WHAT TO WORK ON:
Make an exact copy of the records, with the pictures left out.

DATASET CONTENT:
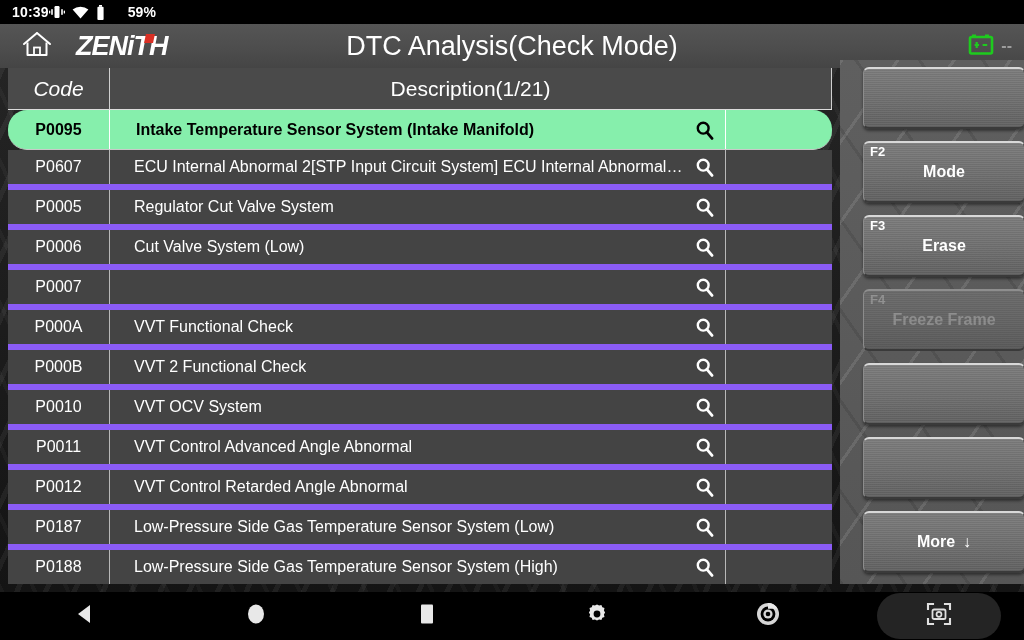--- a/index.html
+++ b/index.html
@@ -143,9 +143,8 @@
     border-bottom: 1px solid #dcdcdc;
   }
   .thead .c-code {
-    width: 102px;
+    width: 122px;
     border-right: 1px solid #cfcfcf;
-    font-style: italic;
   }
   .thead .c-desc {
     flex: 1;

SOLUTION TO THE PROBLEM:
--- a/index.html
+++ b/index.html
@@ -143,9 +143,8 @@
     border-bottom: 1px solid #dcdcdc;
   }
   .thead .c-code {
-    width: 102px;
+    width: 122px;
     border-right: 1px solid #cfcfcf;
-    font-style: italic;
   }
   .thead .c-desc {
     flex: 1;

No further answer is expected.